**Excerpted passage**
-- start --
A Princess of Landover
- First edition US book cover
- Author: Terry Brooks
- Language: English
- Series: Magic Kingdom of Landover
- Genre: Fantasy novel
- Publisher: Del Rey Books (US) Orion (UK)
- Publication date: US: August 18, 2009 UK: September 3, 2009
- Publication place: United States
- Pages: 352 pp
- ISBN: 0-345-45852-4
- Preceded by: Witches' Brew

= A Princess of Landover =

2009 novel by Terry Brooks

A Princess of Landover by Terry Brooks is the sixth novel of the Magic Kingdom of Landover series.

==Publication==
A Princess of Landover was published in hardcover in the United States on August 18, 2009 and in the United Kingdom on September 3.

==Synopsis==

The book begins a prologue on the witch Nightshade still trapped in the form of a crow in a cage in Woodland Park Zoo, having been exiled from Landover for more than five years. Apart from having mysteriously appeared in the cage, her red eyes marked her different from other birds and elicited brief interest from animal experts. They gave up trying to study her after failing repeatedly to capture her, despite her being in a cage.

The story proper begins in the principal's office of the exclusive private school Carringon Women's Preparatory in New England where Mistaya "Misty" Holiday had been sent by Ben to "learn about places other than" Landover. The school was informed that her parents were away most of the time and all correspondence to be made via Miles Bennett, Ben's former law partner. The headmistress Harriet Appleton was with Misty, recounting the girl's previous visits to the same office.
-- end --
**Data extract**
-- start --
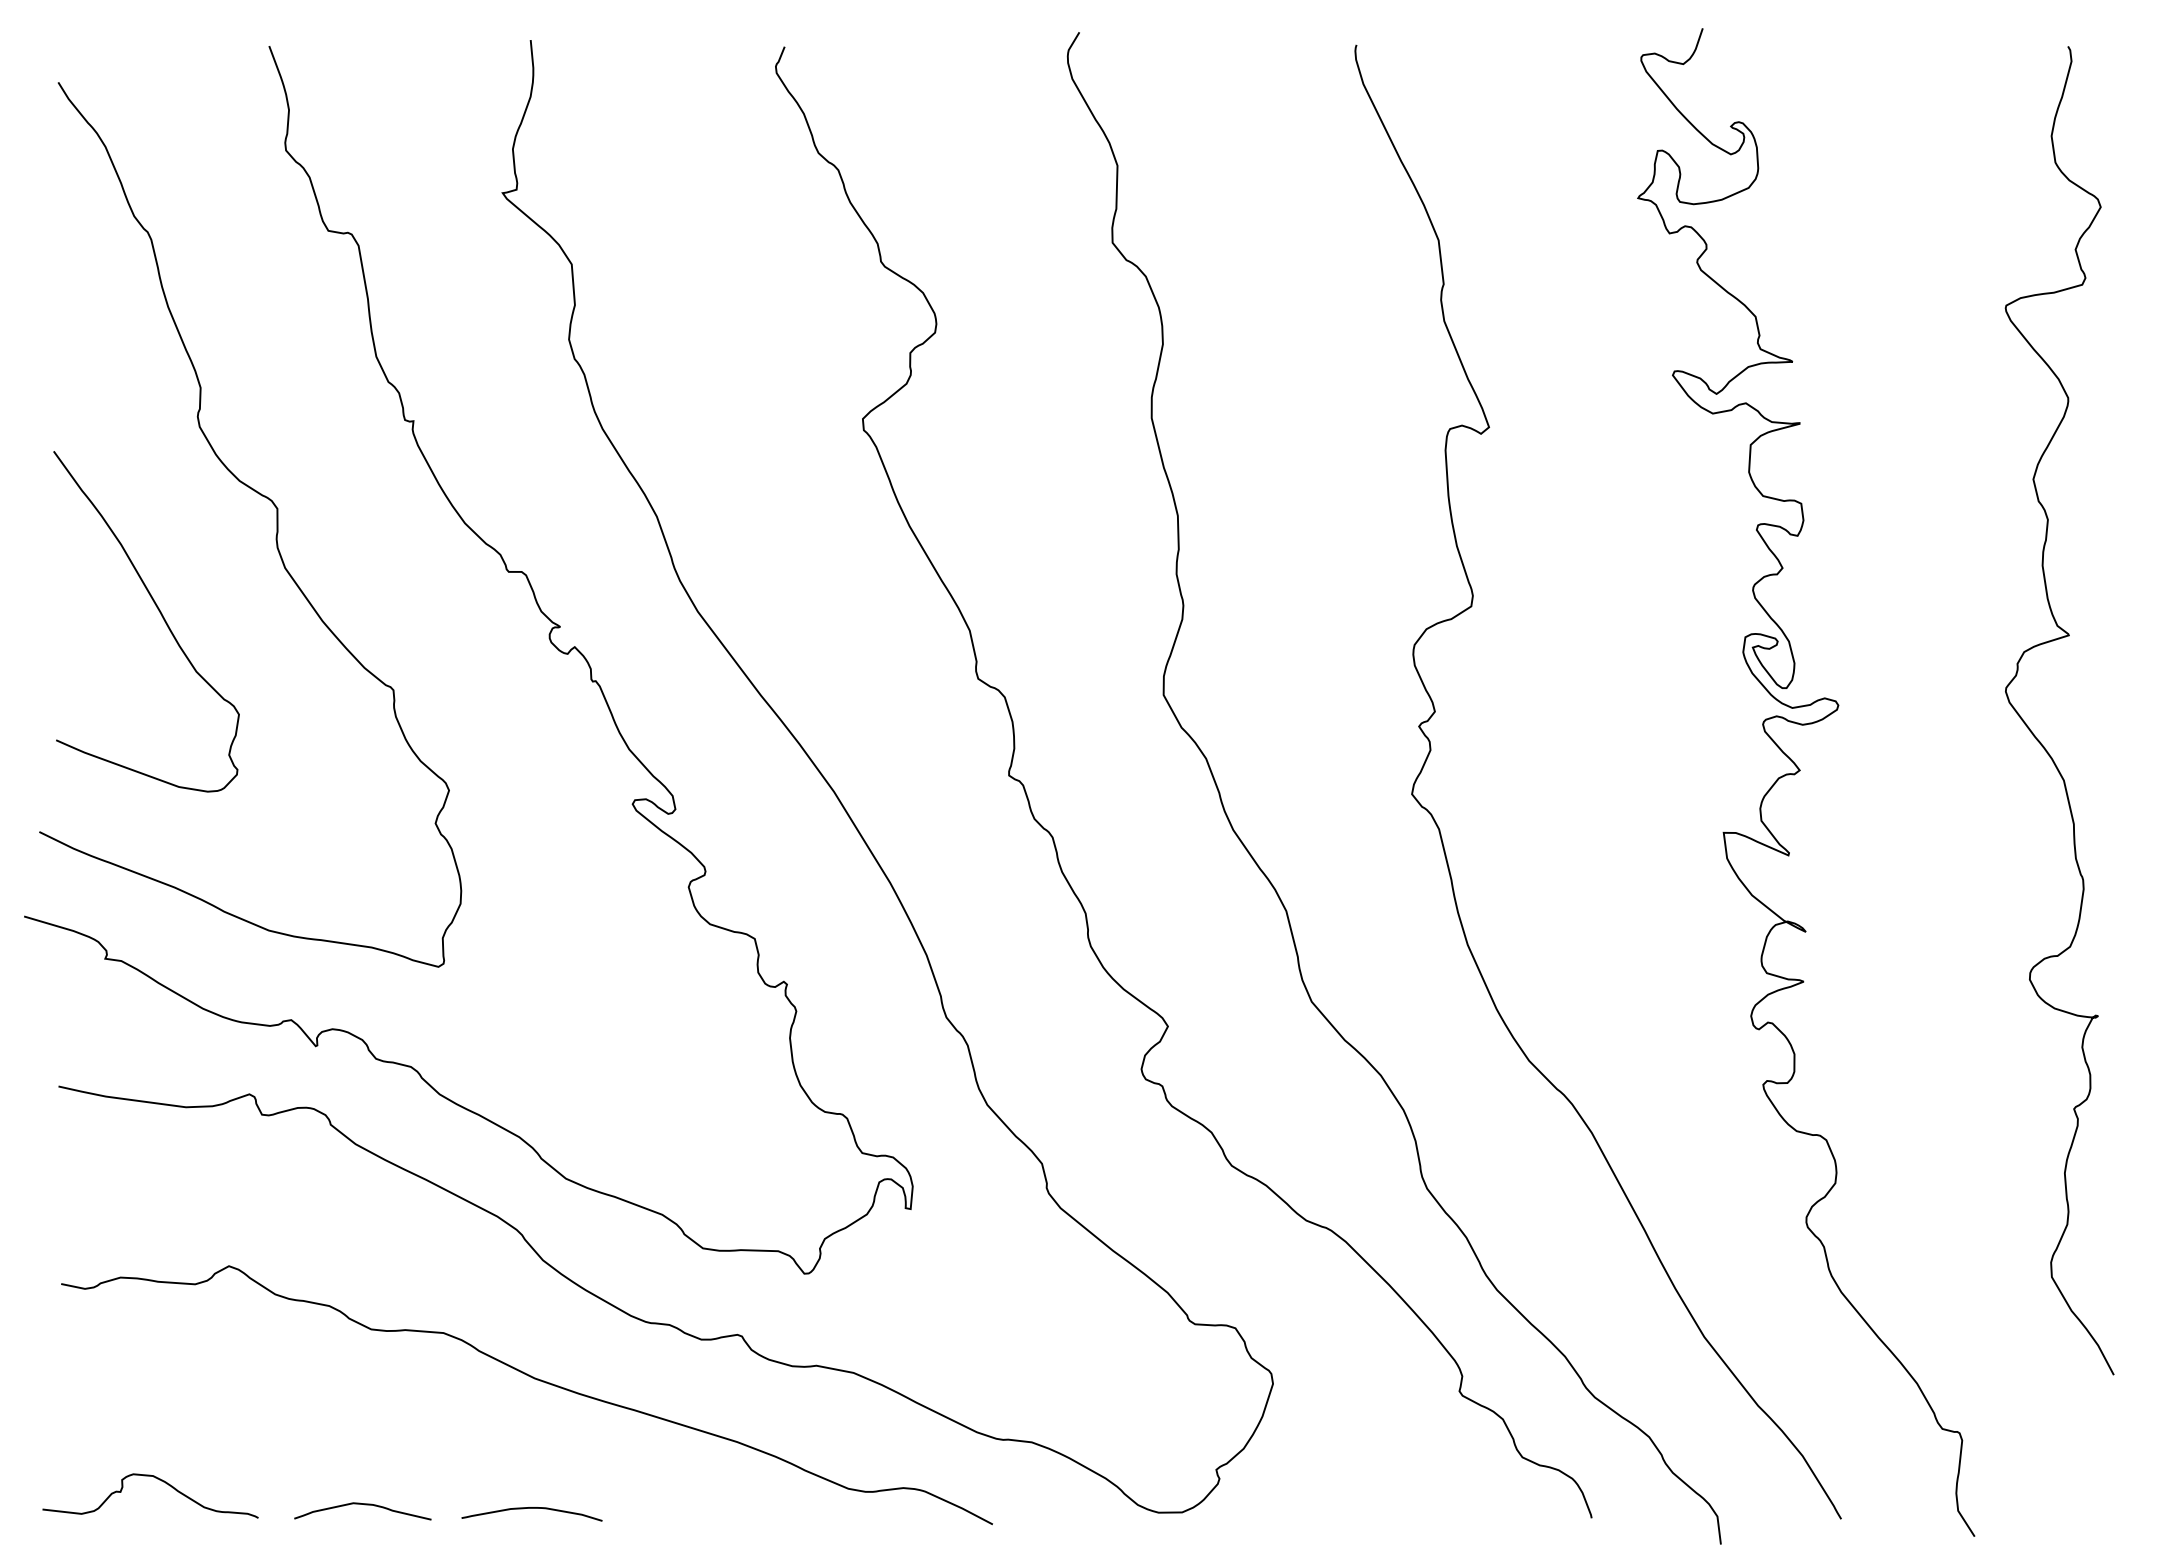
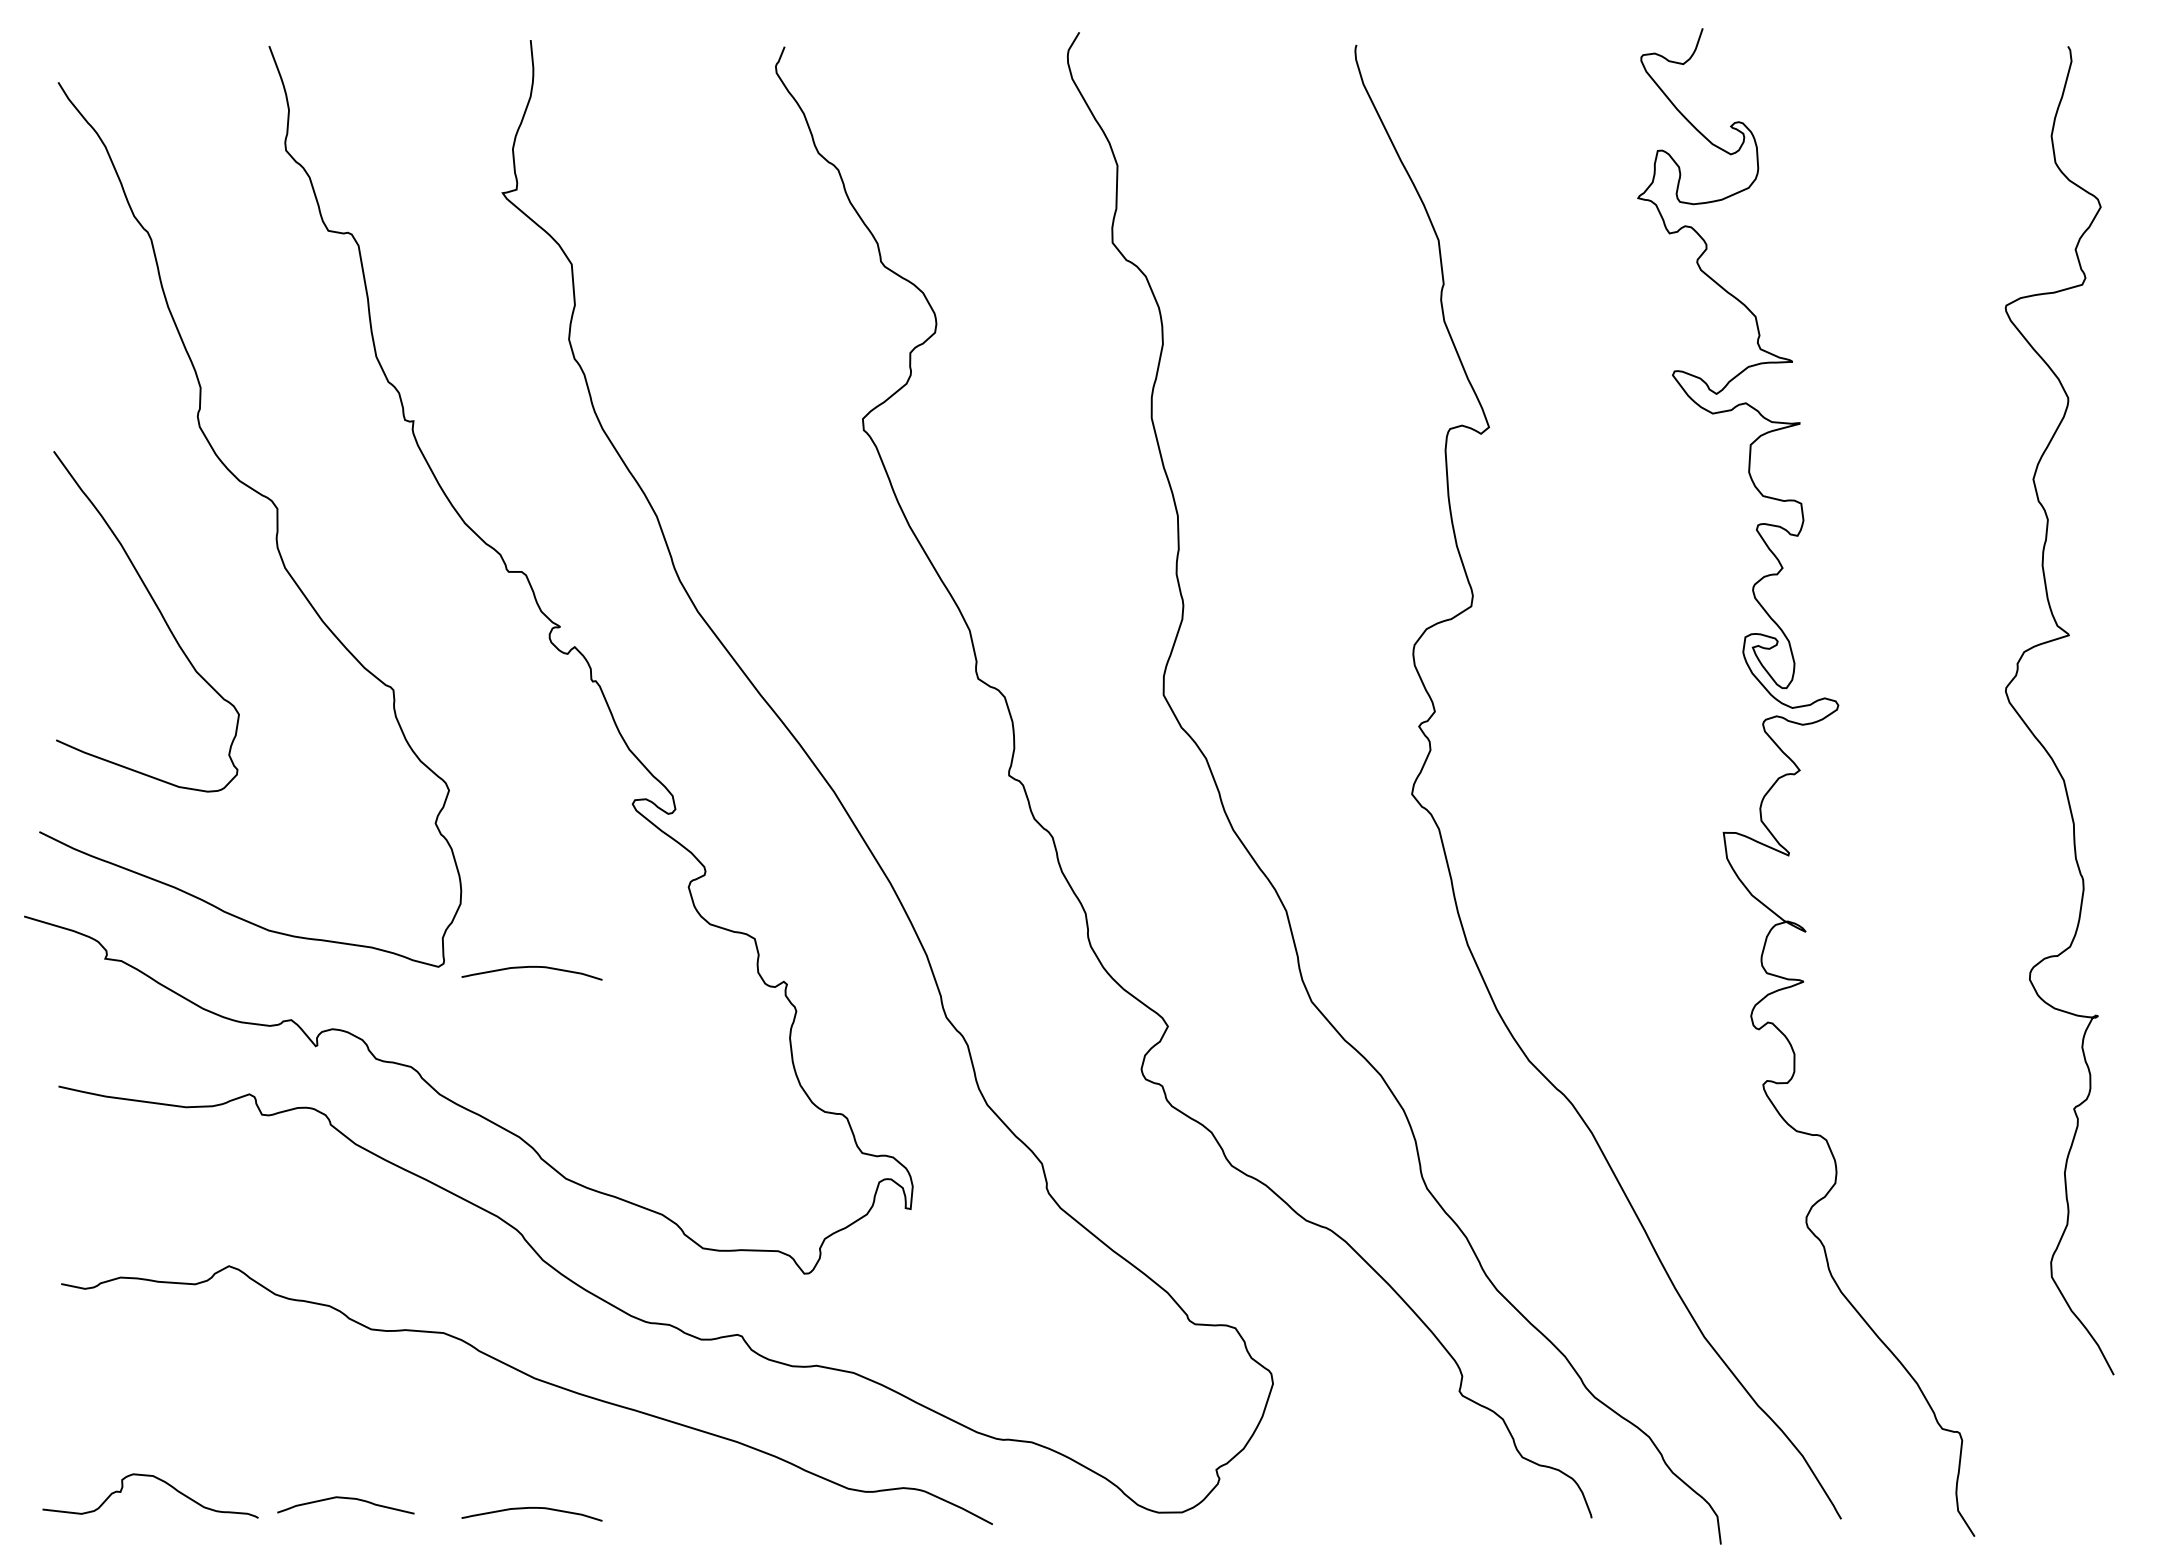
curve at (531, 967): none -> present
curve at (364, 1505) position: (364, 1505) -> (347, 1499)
-- end --
**Things to do**
a: Write out the stretch of the A Princess of Landover article from "A Princess of Landover by" through "being in a cage.".
b: Carry the A Princess of Landover article forward, picking up right after its last sentence.

**Solved tasks**
a:
A Princess of Landover by Terry Brooks is the sixth novel of the Magic Kingdom of Landover series.

==Publication==
A Princess of Landover was published in hardcover in the United States on August 18, 2009 and in the United Kingdom on September 3.

==Synopsis==

The book begins a prologue on the witch Nightshade still trapped in the form of a crow in a cage in Woodland Park Zoo, having been exiled from Landover for more than five years. Apart from having mysteriously appeared in the cage, her red eyes marked her different from other birds and elicited brief interest from animal experts. They gave up trying to study her after failing repeatedly to capture her, despite her being in a cage.

b:
The first was when Misty organized a school protest and shut down classes for three days when the school tried to remove a two-hundred-year-old tree from the school grounds.

The second was when Misty formed an unapproved club for students to "engage in a bonding-with-nature program", the sticking point for the school authorities being ritualistic scarring for the members, which Misty thought would "convey the depth of commitment" and "reminder of the pain and suffering human ignorance fostered". Besides, Misty thought it should not be a problem as the "scarring was done in places that weren't normally exposed to the light of day".

The third and current visit came about because Misty had done something to terrify fellow student Rhonda Masterson to the point of hysterics and had to be sedated by a nurse. Rhonda and other blue-blooded East Coast snots had been bullying Misty until the latter was pushed too far by being called a name Misty refused to repeat. In retaliation, Misty conjured up an image of Strabo, the last dragon of Landover.

Though the headmistress could not be sure what Misty had done, she suspended Misty from school and indicated she would consider accepting Misty back if Misty agrees to be the type of student expected in Carringon.

Misty was only too glad to leave and decided to do so immediately instead of waiting for the Christmas break. Taking a flight to Dulles, the Waynesboro, she returned to Landover through a portal located in George Washington and Jefferson National Forests, passable only by certain magic.

As Misty arrived in Landover, thinking about resuming her study of magic with Questor, she was met unexpectedly by Strabo, who somehow knew and made it clear he did not appreciate his image being used by Misty. Her next encounter was much more pleasant, with the mud puppy Haltwhistle coming to greet her. The third encounter before she reached home was a tied-up G'home Gnome Poggwydd, whom she rescued.

Once at home in Sterling Silver, Ben was informed to his dismay the reason of Misty's return. After a heated argument with Misty, Ben discussed with his advisors, Questor Thews and Abernathy.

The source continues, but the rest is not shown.